▶ Activity:
Every line of the data below must be output exactly, with images left out.

::::::::::

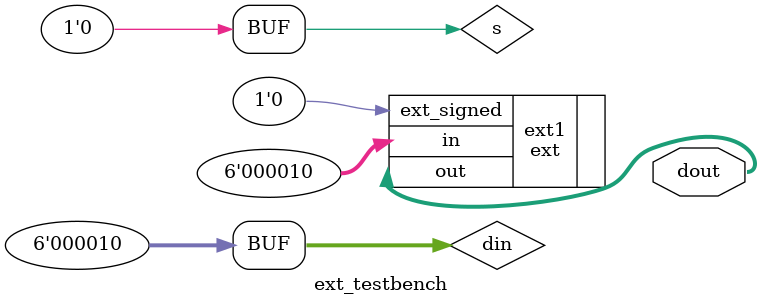
<source format=v>
`timescale 1ns / 1ps

module ext_testbench(
    output wire [31:0] dout
);

reg[5:0] din;
reg s;
ext #(.width(4)) ext1(.ext_signed(s), .in(din), .out(dout));

initial begin
    din = 4'b0000;
    s = 1;
    #10 din = 4'b1010;
    s = 0;
    #10 din = 4'b1110;
    s = 1;
    #10 din = 4'b0010;
    s = 0;
end
endmodule

</source>
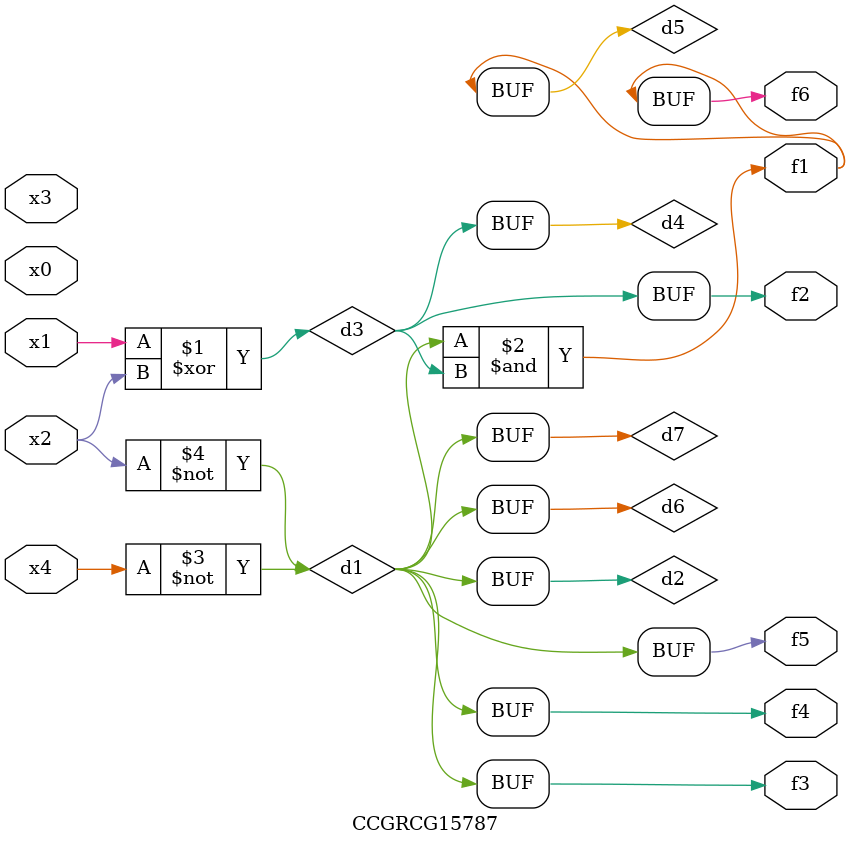
<source format=v>
module CCGRCG15787(
	input x0, x1, x2, x3, x4,
	output f1, f2, f3, f4, f5, f6
);

	wire d1, d2, d3, d4, d5, d6, d7;

	not (d1, x4);
	not (d2, x2);
	xor (d3, x1, x2);
	buf (d4, d3);
	and (d5, d1, d3);
	buf (d6, d1, d2);
	buf (d7, d2);
	assign f1 = d5;
	assign f2 = d4;
	assign f3 = d7;
	assign f4 = d7;
	assign f5 = d7;
	assign f6 = d5;
endmodule

</source>
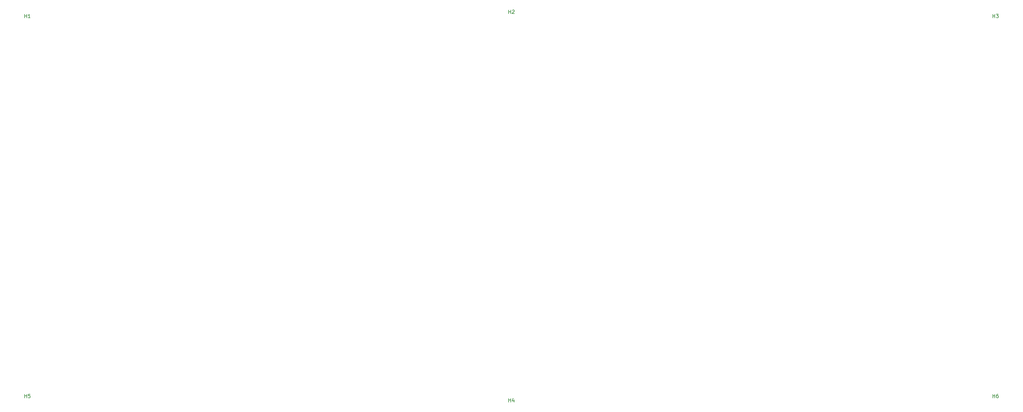
<source format=gto>
G04 #@! TF.GenerationSoftware,KiCad,Pcbnew,(5.1.5)-3*
G04 #@! TF.CreationDate,2020-02-27T09:23:47-08:00*
G04 #@! TF.ProjectId,Mounting_PCB,4d6f756e-7469-46e6-975f-5043422e6b69,rev?*
G04 #@! TF.SameCoordinates,Original*
G04 #@! TF.FileFunction,Legend,Top*
G04 #@! TF.FilePolarity,Positive*
%FSLAX46Y46*%
G04 Gerber Fmt 4.6, Leading zero omitted, Abs format (unit mm)*
G04 Created by KiCad (PCBNEW (5.1.5)-3) date 2020-02-27 09:23:47*
%MOMM*%
%LPD*%
G04 APERTURE LIST*
%ADD10C,0.150000*%
G04 APERTURE END LIST*
D10*
X355921472Y-204901908D02*
X355921472Y-203901908D01*
X355921472Y-204378099D02*
X356492900Y-204378099D01*
X356492900Y-204901908D02*
X356492900Y-203901908D01*
X357397662Y-203901908D02*
X357207186Y-203901908D01*
X357111948Y-203949528D01*
X357064329Y-203997147D01*
X356969091Y-204140004D01*
X356921472Y-204330480D01*
X356921472Y-204711432D01*
X356969091Y-204806670D01*
X357016710Y-204854289D01*
X357111948Y-204901908D01*
X357302424Y-204901908D01*
X357397662Y-204854289D01*
X357445281Y-204806670D01*
X357492900Y-204711432D01*
X357492900Y-204473337D01*
X357445281Y-204378099D01*
X357397662Y-204330480D01*
X357302424Y-204282861D01*
X357111948Y-204282861D01*
X357016710Y-204330480D01*
X356969091Y-204378099D01*
X356921472Y-204473337D01*
X83564718Y-204901908D02*
X83564718Y-203901908D01*
X83564718Y-204378099D02*
X84136146Y-204378099D01*
X84136146Y-204901908D02*
X84136146Y-203901908D01*
X85088527Y-203901908D02*
X84612337Y-203901908D01*
X84564718Y-204378099D01*
X84612337Y-204330480D01*
X84707575Y-204282861D01*
X84945670Y-204282861D01*
X85040908Y-204330480D01*
X85088527Y-204378099D01*
X85136146Y-204473337D01*
X85136146Y-204711432D01*
X85088527Y-204806670D01*
X85040908Y-204854289D01*
X84945670Y-204901908D01*
X84707575Y-204901908D01*
X84612337Y-204854289D01*
X84564718Y-204806670D01*
X219743095Y-206073480D02*
X219743095Y-205073480D01*
X219743095Y-205549671D02*
X220314523Y-205549671D01*
X220314523Y-206073480D02*
X220314523Y-205073480D01*
X221219285Y-205406814D02*
X221219285Y-206073480D01*
X220981190Y-205025861D02*
X220743095Y-205740147D01*
X221362142Y-205740147D01*
X355921472Y-97994953D02*
X355921472Y-96994953D01*
X355921472Y-97471144D02*
X356492900Y-97471144D01*
X356492900Y-97994953D02*
X356492900Y-96994953D01*
X356873853Y-96994953D02*
X357492900Y-96994953D01*
X357159567Y-97375906D01*
X357302424Y-97375906D01*
X357397662Y-97423525D01*
X357445281Y-97471144D01*
X357492900Y-97566382D01*
X357492900Y-97804477D01*
X357445281Y-97899715D01*
X357397662Y-97947334D01*
X357302424Y-97994953D01*
X357016710Y-97994953D01*
X356921472Y-97947334D01*
X356873853Y-97899715D01*
X219743095Y-96823380D02*
X219743095Y-95823380D01*
X219743095Y-96299571D02*
X220314523Y-96299571D01*
X220314523Y-96823380D02*
X220314523Y-95823380D01*
X220743095Y-95918619D02*
X220790714Y-95871000D01*
X220885952Y-95823380D01*
X221124047Y-95823380D01*
X221219285Y-95871000D01*
X221266904Y-95918619D01*
X221314523Y-96013857D01*
X221314523Y-96109095D01*
X221266904Y-96251952D01*
X220695476Y-96823380D01*
X221314523Y-96823380D01*
X83564718Y-97994953D02*
X83564718Y-96994953D01*
X83564718Y-97471144D02*
X84136146Y-97471144D01*
X84136146Y-97994953D02*
X84136146Y-96994953D01*
X85136146Y-97994953D02*
X84564718Y-97994953D01*
X84850432Y-97994953D02*
X84850432Y-96994953D01*
X84755194Y-97137811D01*
X84659956Y-97233049D01*
X84564718Y-97280668D01*
M02*

</source>
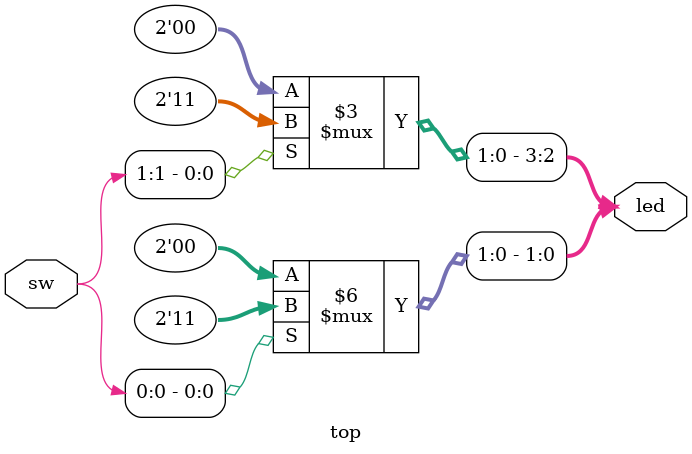
<source format=sv>
module top (
    input wire logic [1:0] sw,
    output logic [3:0] led
);

always_comb begin
    if (sw[0]) begin
        led[1:0] = 2'b11;
    end else begin
        led[1:0] = 2'b00;
    end

    if (sw[1]) begin
        led[3:2] = 2'b11;
    end else begin
        led[3:2] = 2'b00;
    end
end

endmodule

</source>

::::::::::

▶ Answer to this problem:
<source format=v>
`timescale 1ns / 1ps

module ext_testbench(
    output wire [31:0] dout
);

reg[5:0] din;
reg s;
ext #(.width(4)) ext1(.ext_signed(s), .in(din), .out(dout));

initial begin
    din = 4'b0000;
    s = 1;
    #10 din = 4'b1010;
    s = 0;
    #10 din = 4'b1110;
    s = 1;
    #10 din = 4'b0010;
    s = 0;
end
endmodule

</source>
<source format=v>
module CCGRCG15787(
	input x0, x1, x2, x3, x4,
	output f1, f2, f3, f4, f5, f6
);

	wire d1, d2, d3, d4, d5, d6, d7;

	not (d1, x4);
	not (d2, x2);
	xor (d3, x1, x2);
	buf (d4, d3);
	and (d5, d1, d3);
	buf (d6, d1, d2);
	buf (d7, d2);
	assign f1 = d5;
	assign f2 = d4;
	assign f3 = d7;
	assign f4 = d7;
	assign f5 = d7;
	assign f6 = d5;
endmodule

</source>
<source format=gto>
G04 #@! TF.GenerationSoftware,KiCad,Pcbnew,(5.1.5)-3*
G04 #@! TF.CreationDate,2020-02-27T09:23:47-08:00*
G04 #@! TF.ProjectId,Mounting_PCB,4d6f756e-7469-46e6-975f-5043422e6b69,rev?*
G04 #@! TF.SameCoordinates,Original*
G04 #@! TF.FileFunction,Legend,Top*
G04 #@! TF.FilePolarity,Positive*
%FSLAX46Y46*%
G04 Gerber Fmt 4.6, Leading zero omitted, Abs format (unit mm)*
G04 Created by KiCad (PCBNEW (5.1.5)-3) date 2020-02-27 09:23:47*
%MOMM*%
%LPD*%
G04 APERTURE LIST*
%ADD10C,0.150000*%
G04 APERTURE END LIST*
D10*
X355921472Y-204901908D02*
X355921472Y-203901908D01*
X355921472Y-204378099D02*
X356492900Y-204378099D01*
X356492900Y-204901908D02*
X356492900Y-203901908D01*
X357397662Y-203901908D02*
X357207186Y-203901908D01*
X357111948Y-203949528D01*
X357064329Y-203997147D01*
X356969091Y-204140004D01*
X356921472Y-204330480D01*
X356921472Y-204711432D01*
X356969091Y-204806670D01*
X357016710Y-204854289D01*
X357111948Y-204901908D01*
X357302424Y-204901908D01*
X357397662Y-204854289D01*
X357445281Y-204806670D01*
X357492900Y-204711432D01*
X357492900Y-204473337D01*
X357445281Y-204378099D01*
X357397662Y-204330480D01*
X357302424Y-204282861D01*
X357111948Y-204282861D01*
X357016710Y-204330480D01*
X356969091Y-204378099D01*
X356921472Y-204473337D01*
X83564718Y-204901908D02*
X83564718Y-203901908D01*
X83564718Y-204378099D02*
X84136146Y-204378099D01*
X84136146Y-204901908D02*
X84136146Y-203901908D01*
X85088527Y-203901908D02*
X84612337Y-203901908D01*
X84564718Y-204378099D01*
X84612337Y-204330480D01*
X84707575Y-204282861D01*
X84945670Y-204282861D01*
X85040908Y-204330480D01*
X85088527Y-204378099D01*
X85136146Y-204473337D01*
X85136146Y-204711432D01*
X85088527Y-204806670D01*
X85040908Y-204854289D01*
X84945670Y-204901908D01*
X84707575Y-204901908D01*
X84612337Y-204854289D01*
X84564718Y-204806670D01*
X219743095Y-206073480D02*
X219743095Y-205073480D01*
X219743095Y-205549671D02*
X220314523Y-205549671D01*
X220314523Y-206073480D02*
X220314523Y-205073480D01*
X221219285Y-205406814D02*
X221219285Y-206073480D01*
X220981190Y-205025861D02*
X220743095Y-205740147D01*
X221362142Y-205740147D01*
X355921472Y-97994953D02*
X355921472Y-96994953D01*
X355921472Y-97471144D02*
X356492900Y-97471144D01*
X356492900Y-97994953D02*
X356492900Y-96994953D01*
X356873853Y-96994953D02*
X357492900Y-96994953D01*
X357159567Y-97375906D01*
X357302424Y-97375906D01*
X357397662Y-97423525D01*
X357445281Y-97471144D01*
X357492900Y-97566382D01*
X357492900Y-97804477D01*
X357445281Y-97899715D01*
X357397662Y-97947334D01*
X357302424Y-97994953D01*
X357016710Y-97994953D01*
X356921472Y-97947334D01*
X356873853Y-97899715D01*
X219743095Y-96823380D02*
X219743095Y-95823380D01*
X219743095Y-96299571D02*
X220314523Y-96299571D01*
X220314523Y-96823380D02*
X220314523Y-95823380D01*
X220743095Y-95918619D02*
X220790714Y-95871000D01*
X220885952Y-95823380D01*
X221124047Y-95823380D01*
X221219285Y-95871000D01*
X221266904Y-95918619D01*
X221314523Y-96013857D01*
X221314523Y-96109095D01*
X221266904Y-96251952D01*
X220695476Y-96823380D01*
X221314523Y-96823380D01*
X83564718Y-97994953D02*
X83564718Y-96994953D01*
X83564718Y-97471144D02*
X84136146Y-97471144D01*
X84136146Y-97994953D02*
X84136146Y-96994953D01*
X85136146Y-97994953D02*
X84564718Y-97994953D01*
X84850432Y-97994953D02*
X84850432Y-96994953D01*
X84755194Y-97137811D01*
X84659956Y-97233049D01*
X84564718Y-97280668D01*
M02*

</source>
<source format=sv>
module top (
    input wire logic [1:0] sw,
    output logic [3:0] led
);

always_comb begin
    if (sw[0]) begin
        led[1:0] = 2'b11;
    end else begin
        led[1:0] = 2'b00;
    end

    if (sw[1]) begin
        led[3:2] = 2'b11;
    end else begin
        led[3:2] = 2'b00;
    end
end

endmodule

</source>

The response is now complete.